Task prompt = For each line below that holds "shoulder", return the line as it stands.

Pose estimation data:
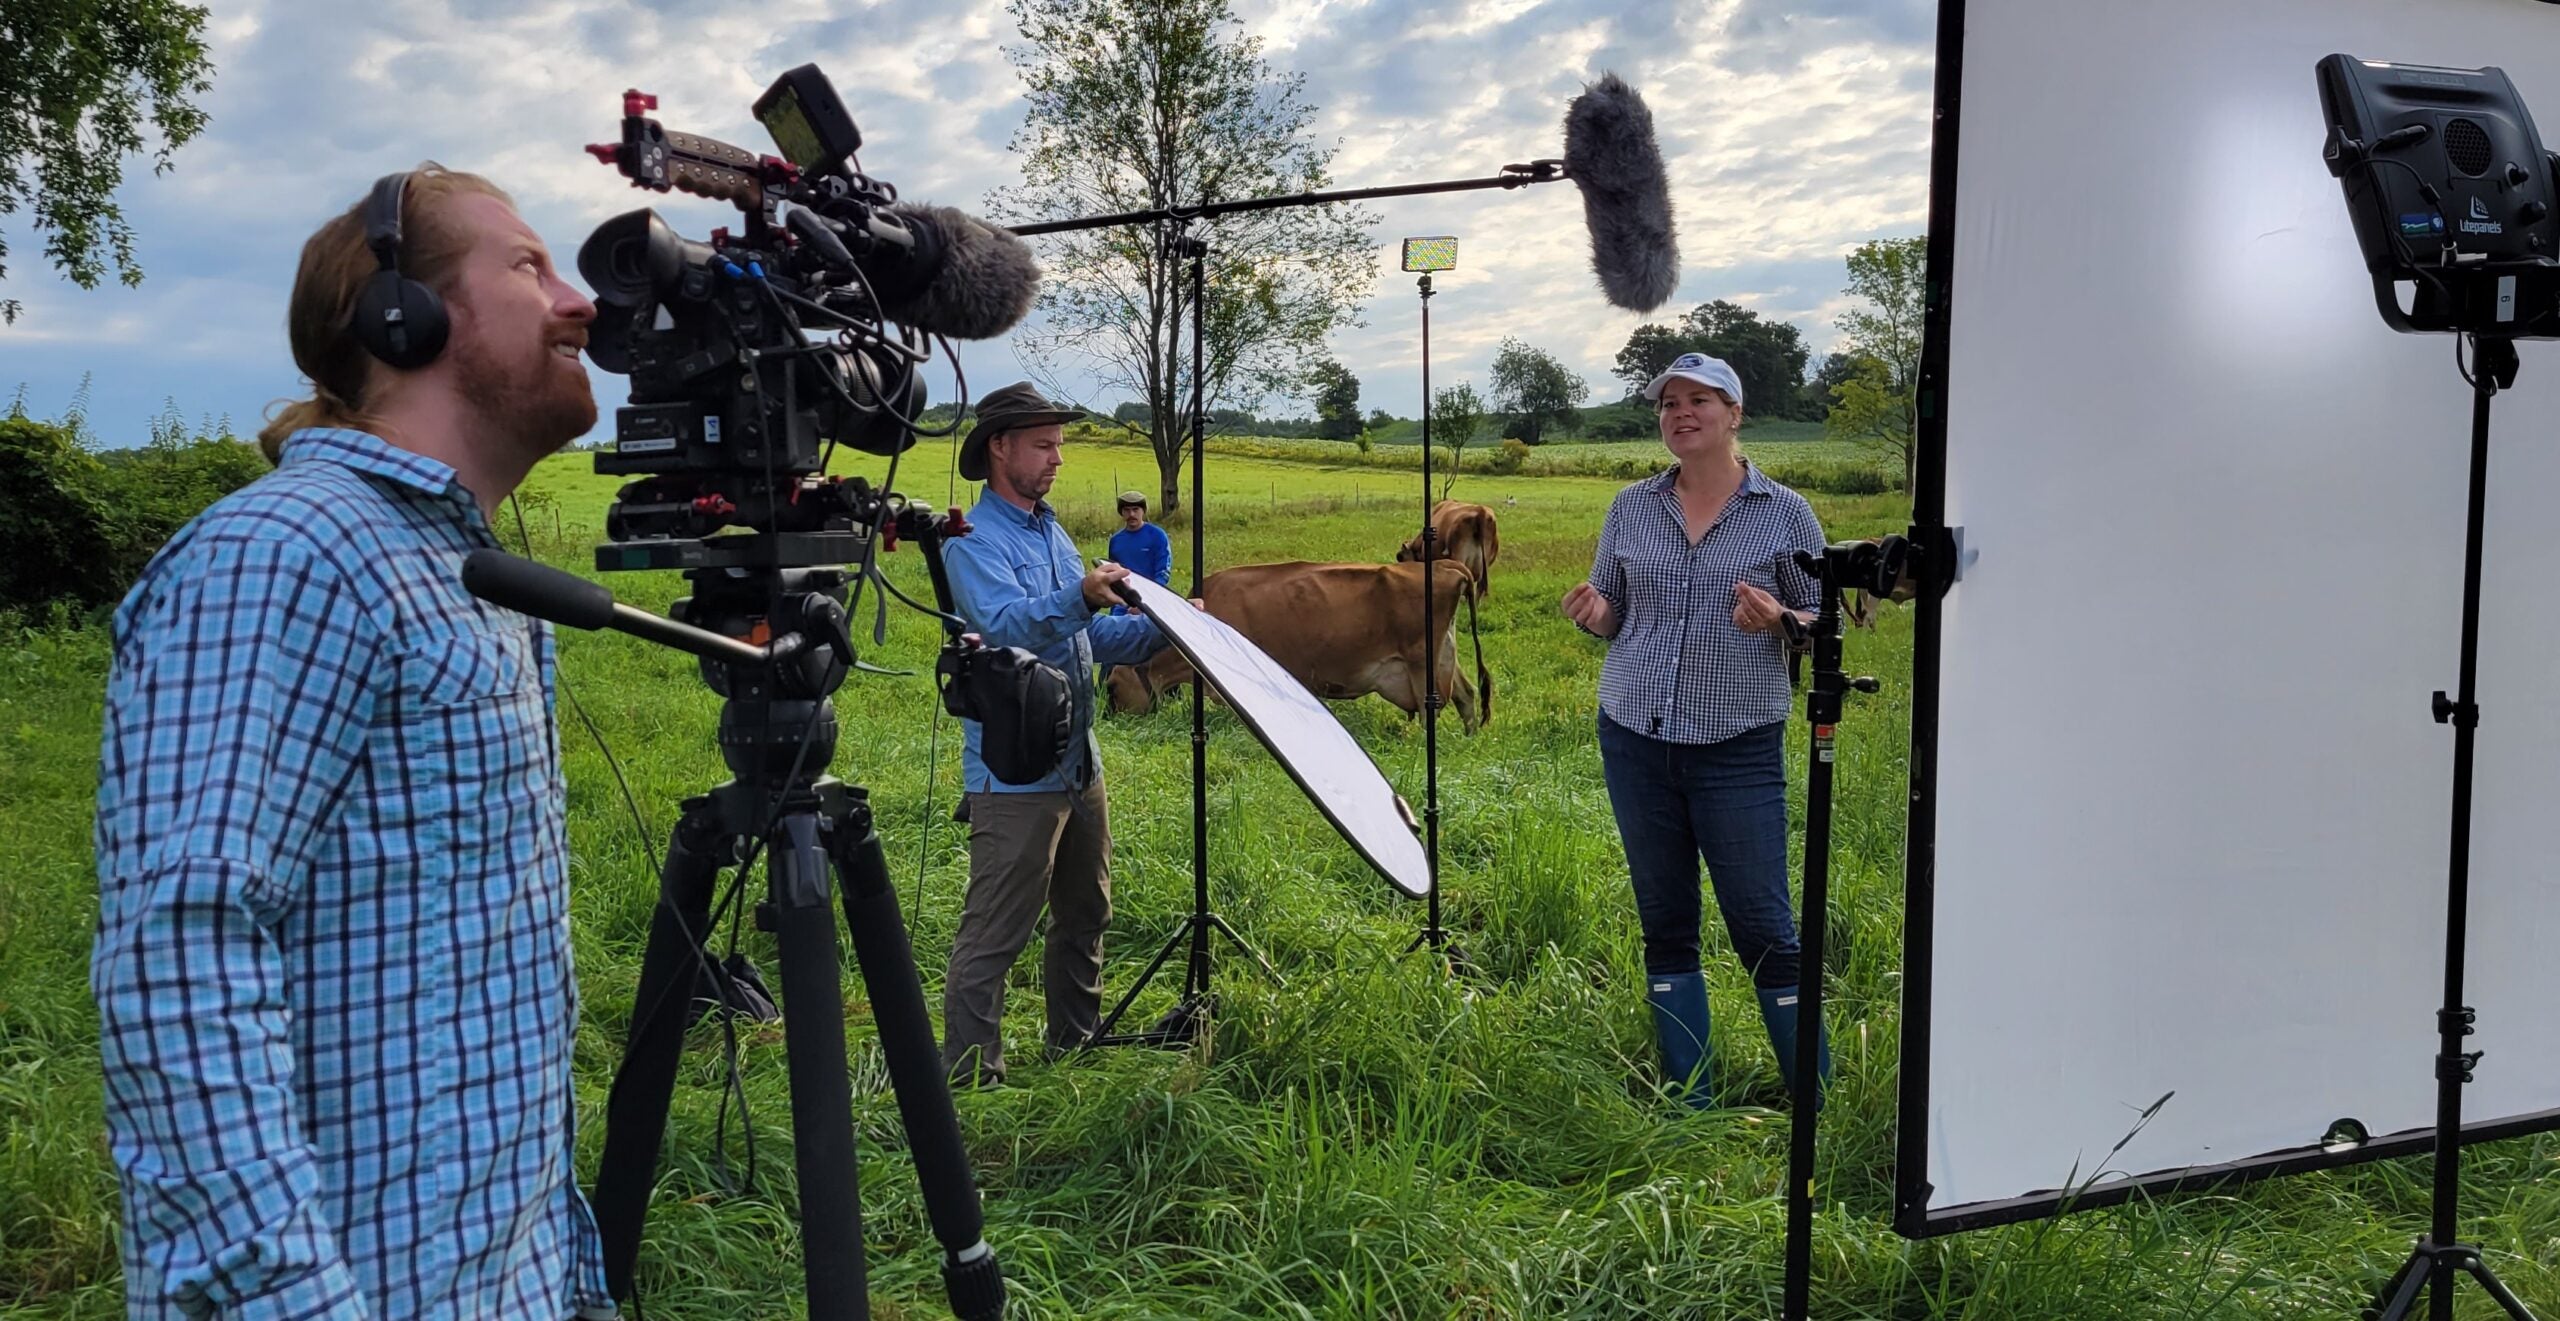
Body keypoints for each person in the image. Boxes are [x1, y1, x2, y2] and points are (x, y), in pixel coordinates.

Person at [89, 163, 618, 1318]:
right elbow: (182, 965)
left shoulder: (459, 572)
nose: (578, 301)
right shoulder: (287, 551)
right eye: (529, 266)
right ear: (405, 318)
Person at [1560, 351, 1832, 1112]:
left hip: (1737, 744)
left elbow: (1822, 617)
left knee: (1763, 924)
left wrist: (1782, 617)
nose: (1681, 413)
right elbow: (1615, 613)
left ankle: (1815, 1096)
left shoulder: (1784, 512)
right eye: (1668, 403)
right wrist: (1595, 615)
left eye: (1700, 400)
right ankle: (1691, 1098)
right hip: (1635, 737)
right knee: (1666, 919)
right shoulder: (1630, 507)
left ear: (1734, 414)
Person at [940, 383, 1173, 1087]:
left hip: (1078, 758)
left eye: (1060, 446)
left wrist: (1171, 622)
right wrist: (1078, 594)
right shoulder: (972, 542)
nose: (1056, 459)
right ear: (1000, 448)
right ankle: (972, 1077)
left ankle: (1075, 1037)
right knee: (995, 931)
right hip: (1014, 770)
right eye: (1043, 445)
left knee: (1086, 908)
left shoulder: (1052, 531)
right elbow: (1005, 626)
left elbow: (1091, 636)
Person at [1104, 489, 1173, 616]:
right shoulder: (1116, 540)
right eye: (1127, 510)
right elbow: (1114, 572)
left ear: (1143, 511)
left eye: (1135, 509)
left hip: (1151, 600)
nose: (1131, 514)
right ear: (1121, 512)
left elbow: (1163, 573)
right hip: (1122, 601)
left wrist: (1145, 602)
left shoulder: (1157, 535)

The answer =
left shoulder: (459, 572)
right shoulder: (287, 551)
left shoulder: (1784, 512)
right shoulder: (1630, 507)
right shoulder: (972, 542)
left shoulder: (1052, 531)
right shoulder: (1116, 540)
left shoulder: (1157, 535)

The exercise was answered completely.